- [Brief]:
Where "items" appears in a line of the entries below, that line should be copied.
•••
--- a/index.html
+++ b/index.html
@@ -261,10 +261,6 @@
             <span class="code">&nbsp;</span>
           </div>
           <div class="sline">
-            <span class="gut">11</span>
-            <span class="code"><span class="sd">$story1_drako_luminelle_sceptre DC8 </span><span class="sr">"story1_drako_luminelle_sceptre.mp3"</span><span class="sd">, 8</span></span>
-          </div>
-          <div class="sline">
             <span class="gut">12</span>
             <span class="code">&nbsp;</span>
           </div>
•••
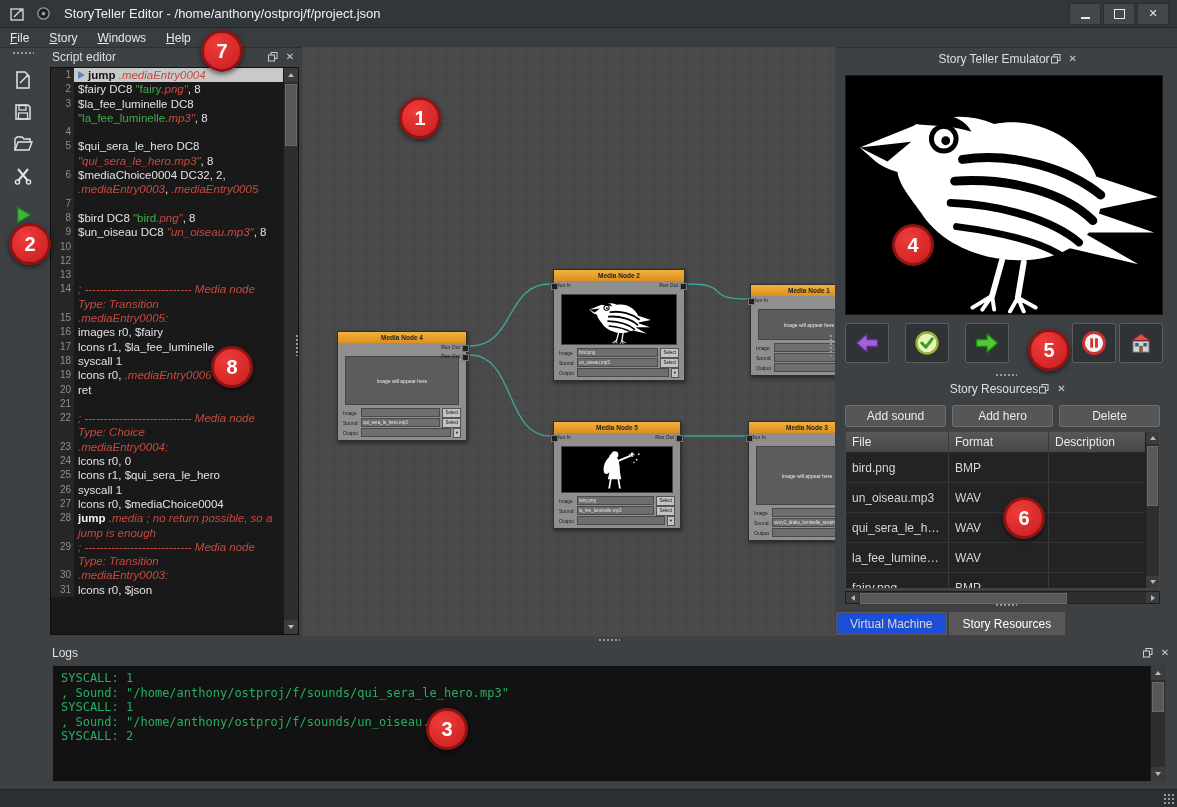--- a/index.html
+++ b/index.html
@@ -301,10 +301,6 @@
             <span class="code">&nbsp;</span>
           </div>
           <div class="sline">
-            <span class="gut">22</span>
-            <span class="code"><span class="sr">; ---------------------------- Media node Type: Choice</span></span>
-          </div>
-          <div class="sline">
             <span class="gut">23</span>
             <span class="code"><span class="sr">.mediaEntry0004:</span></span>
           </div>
•••
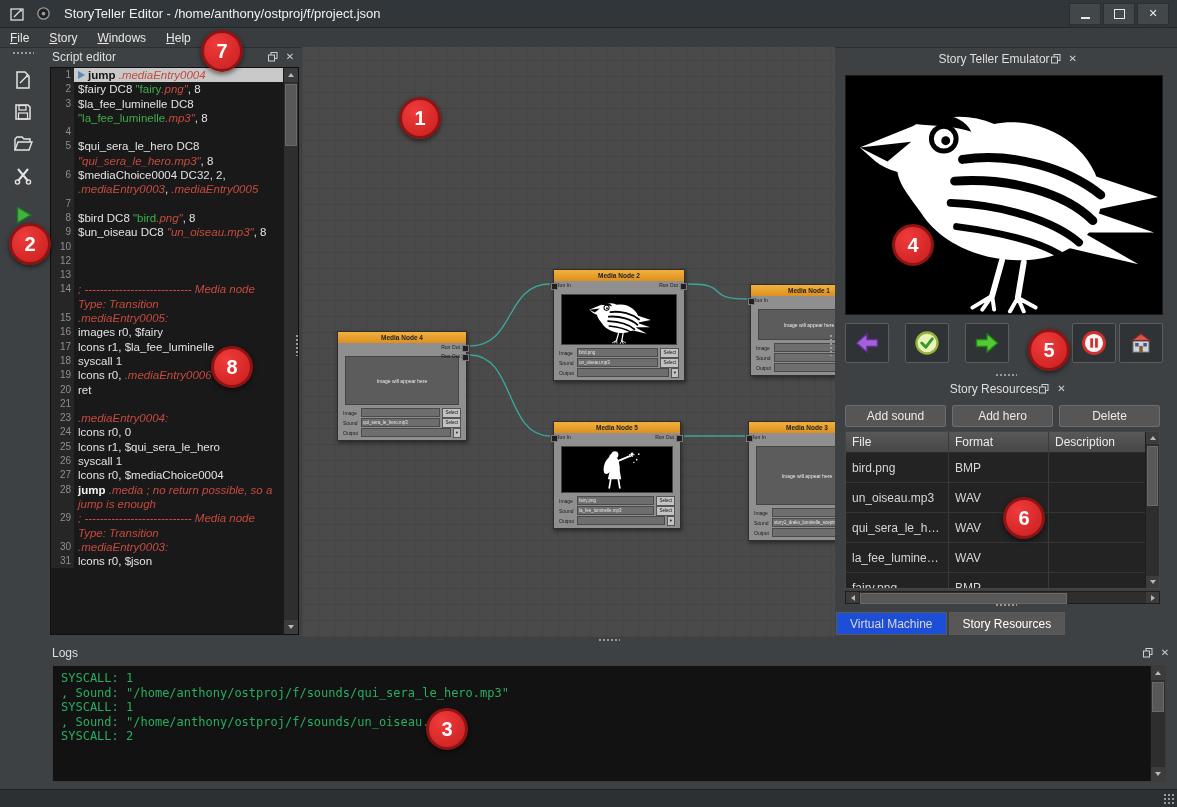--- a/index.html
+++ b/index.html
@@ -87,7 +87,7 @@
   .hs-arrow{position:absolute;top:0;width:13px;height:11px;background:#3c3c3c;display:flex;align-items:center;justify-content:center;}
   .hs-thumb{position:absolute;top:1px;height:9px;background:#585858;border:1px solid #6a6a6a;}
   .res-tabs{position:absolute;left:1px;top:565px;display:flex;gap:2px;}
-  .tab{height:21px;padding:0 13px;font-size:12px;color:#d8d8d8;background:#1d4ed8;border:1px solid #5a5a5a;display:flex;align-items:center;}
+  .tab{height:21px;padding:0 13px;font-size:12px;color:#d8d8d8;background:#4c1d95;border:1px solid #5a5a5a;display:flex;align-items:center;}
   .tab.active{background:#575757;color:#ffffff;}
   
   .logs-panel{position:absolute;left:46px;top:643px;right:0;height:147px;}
•••
- [Written response]:
   .hs-arrow{position:absolute;top:0;width:13px;height:11px;background:#3c3c3c;display:flex;align-items:center;justify-content:center;}
-  .tab{height:21px;padding:0 13px;font-size:12px;color:#d8d8d8;background:#1d4ed8;border:1px solid #5a5a5a;display:flex;align-items:center;}
+  .tab{height:21px;padding:0 13px;font-size:12px;color:#d8d8d8;background:#4c1d95;border:1px solid #5a5a5a;display:flex;align-items:center;}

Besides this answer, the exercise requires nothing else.